A challenge to the international community: World Population Year

By naming 1974 as World Population Year, the United Nations General Assembly has presented the world community with a challenge to thought and action on one of the most complex and pressing issues of human progress. The Year provides an opportunity which I hope Unesco and its Member States as well as the other organizations of the United Nations System will use to the full, to ensure that international approaches to demographic questions are directed not merely towards their quantitative aspects but with the positive goal of achieving human rights always in mind.

Seen from this aspect, demographic changes pose many important problems. How can the right to education be achieved by States whose resources are already strained, if the populations demanding this right continue to increase? How can illiteracy be eradicated? How can development be sustained, let alone improved, if the drain on the earth's natural resources continues unchecked? Unesco has already been concerned with problems such as these through its work in education and communication, as well as through its scientific investigations of the relationships between man and the biosphere.

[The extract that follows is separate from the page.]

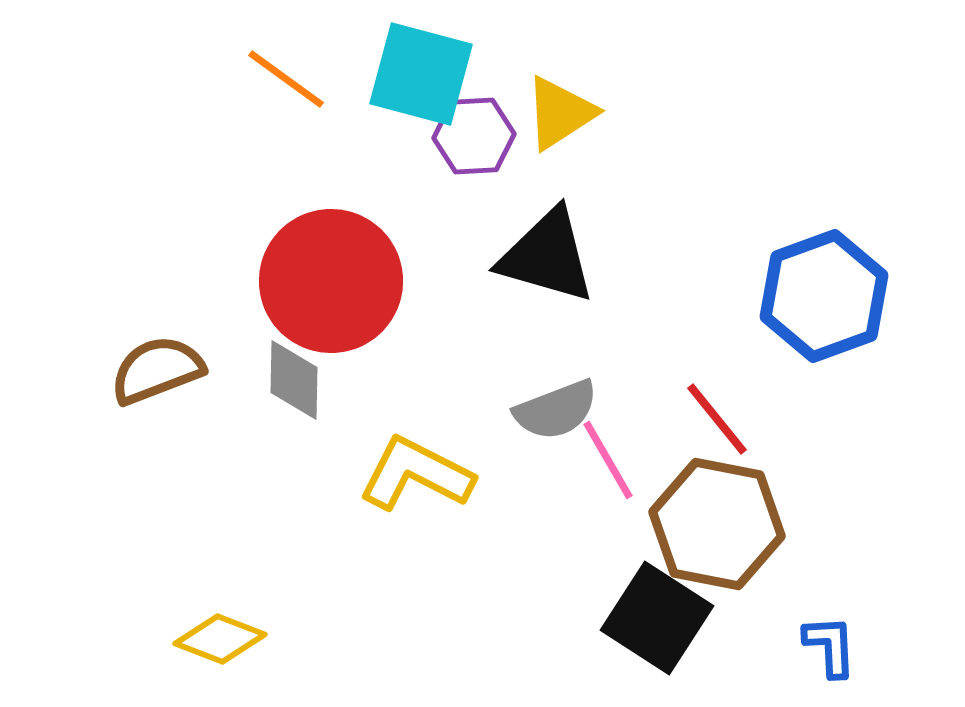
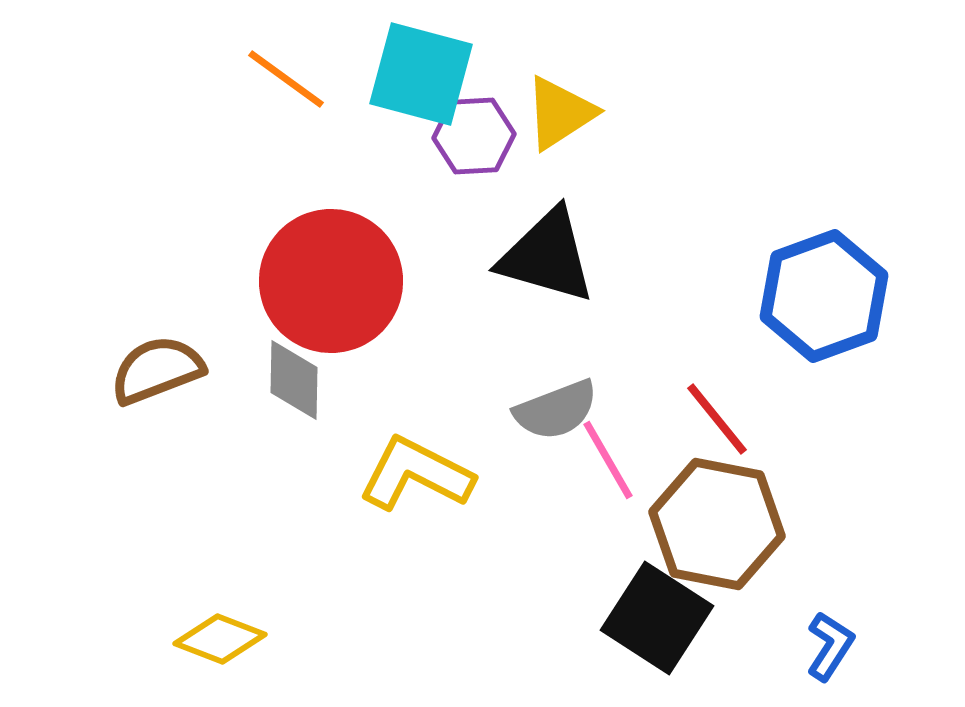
blue L-shape: rotated 36 degrees clockwise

During World Population Year, the Organization's activities in these fields will be continued and extended, and it is my hope that 1974 will be marked by real progress towards its goals, which relate essentially to the quality of life at each level - individual, family, community, national and global - affected by current and projected changes in the demographic situation.

Throughout the Year Unesco will aim to increase knowledge and awareness of population questions in such a way as to encourage the formulation of policies that will ensure full respect for human rights, cultural integrity and national sovereignty. It will also be concerned with the families which are the basic units of human society and with the women who create them. Thus in activities which are already being carried out and which point the way towards the Year's natural sequel - International Women's Year of 1975 - Unesco has developed components for functional literacy instruction which cover population questions, healthy nutrition and child care. The aims of such instruction may be to acquaint women with the population problems which affect their daily lives and to give them the knowledge necessary for decision-making in family welfare planning.

All Unesco's activities in the population field, whether in education, science, culture or communication, are directed to helping the individual to make responsible choices, since respect for the dignity of the human being is fundamental to all the Organization's work. And it is in this spirit that I wish to re-affirm Unesco's commitment to the aims of World Population Year.